> Exercise brief: Copy the lines in the records below word for word, from the line containing "scientific name: Nelumbo nucifera" through the line containing "scientific name: Enigmogramma admonens", and leave out the pictures.

> Provided information:
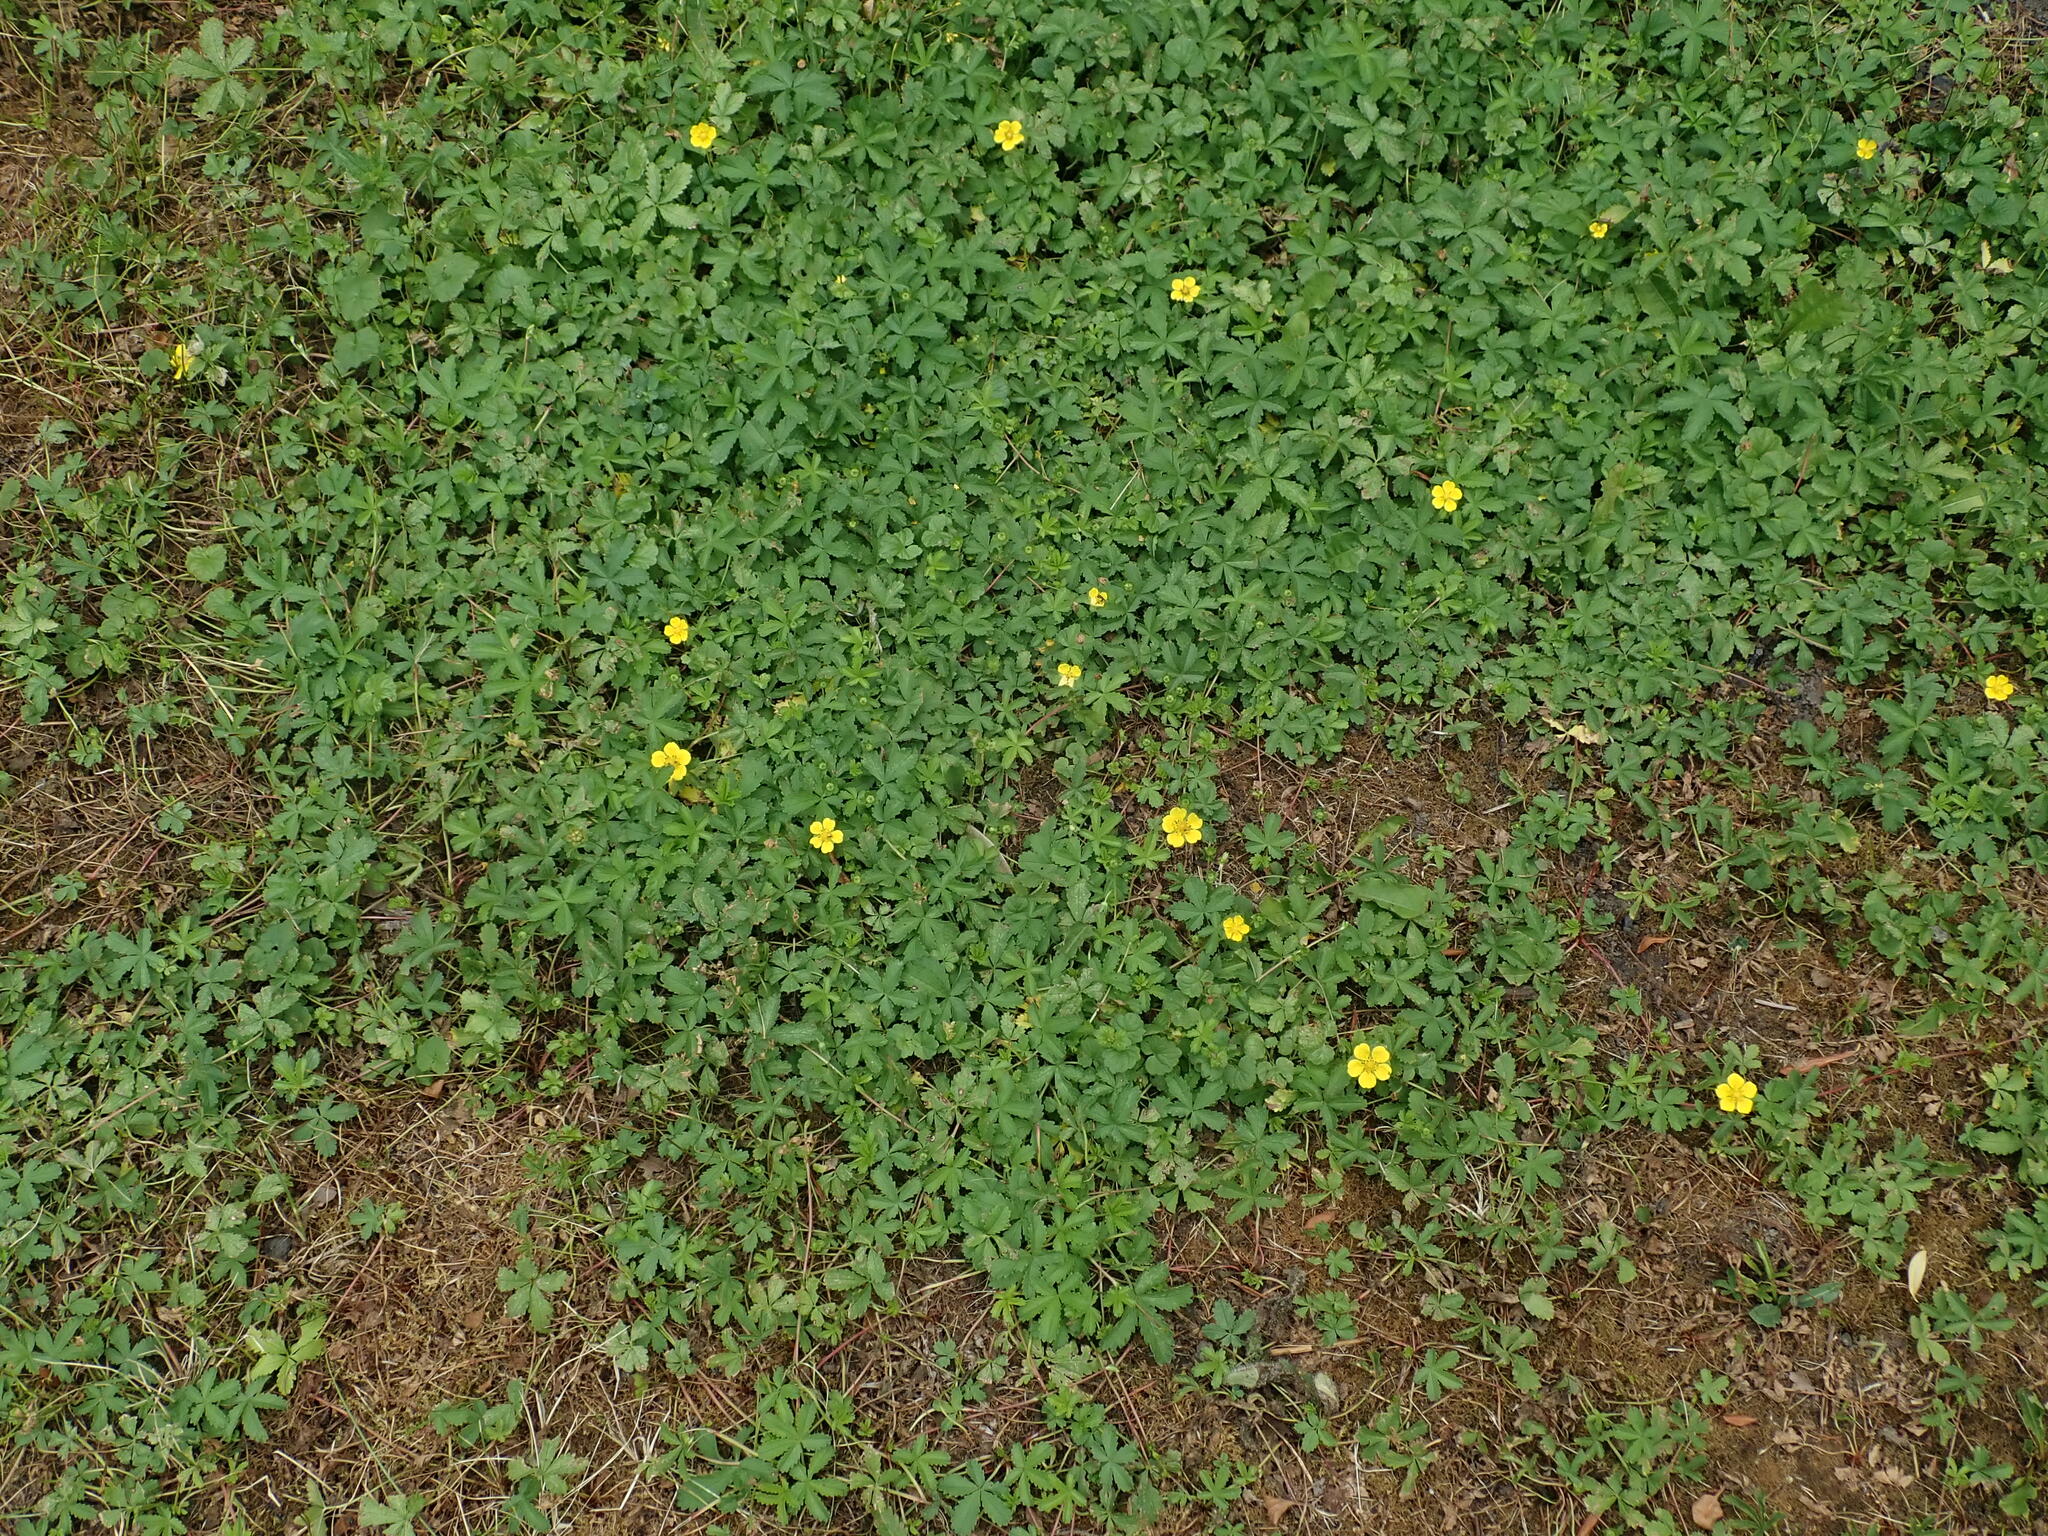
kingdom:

...

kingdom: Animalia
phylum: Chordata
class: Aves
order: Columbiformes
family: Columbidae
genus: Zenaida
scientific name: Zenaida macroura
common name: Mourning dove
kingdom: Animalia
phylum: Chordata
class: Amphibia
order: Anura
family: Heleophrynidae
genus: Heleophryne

==

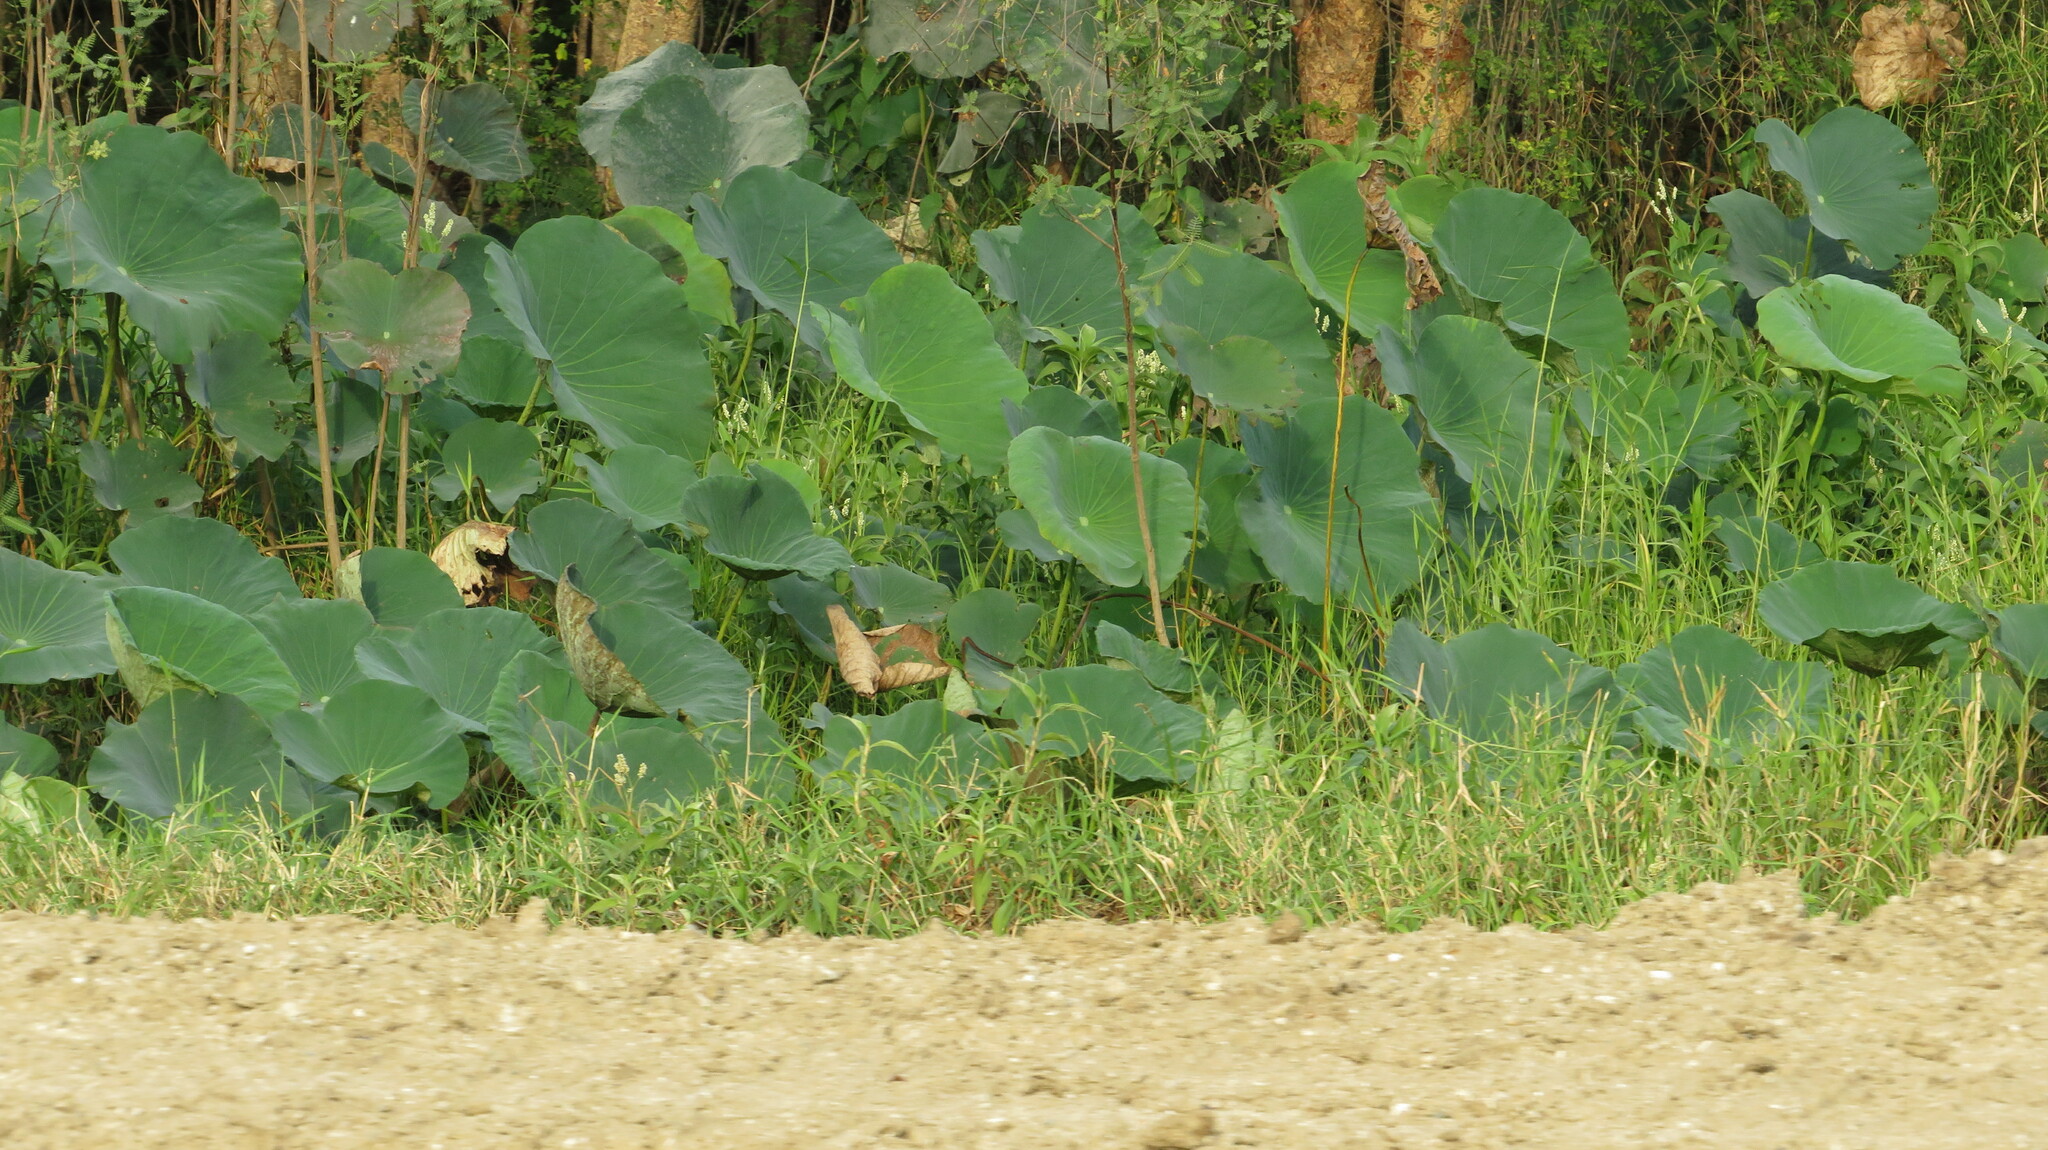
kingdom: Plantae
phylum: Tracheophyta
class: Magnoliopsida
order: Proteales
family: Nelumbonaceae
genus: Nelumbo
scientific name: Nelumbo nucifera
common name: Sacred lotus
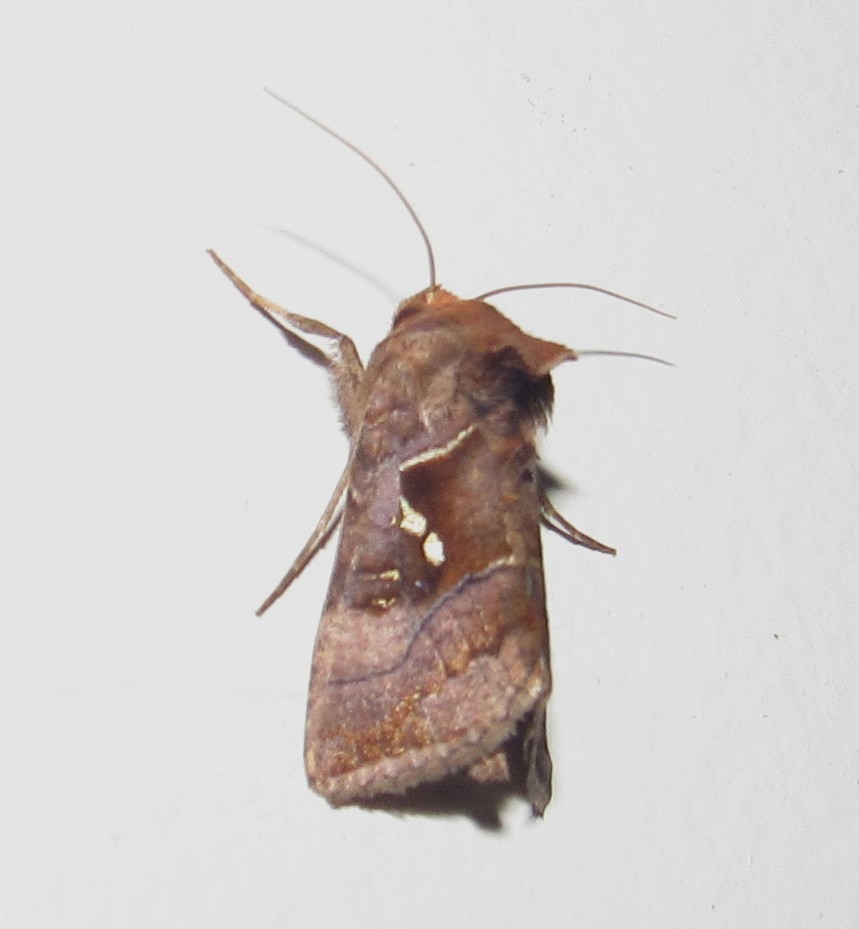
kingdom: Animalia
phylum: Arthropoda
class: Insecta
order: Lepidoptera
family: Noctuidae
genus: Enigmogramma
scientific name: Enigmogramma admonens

> Solution:
scientific name: Nelumbo nucifera
common name: Sacred lotus
kingdom: Animalia
phylum: Arthropoda
class: Insecta
order: Lepidoptera
family: Noctuidae
genus: Enigmogramma
scientific name: Enigmogramma admonens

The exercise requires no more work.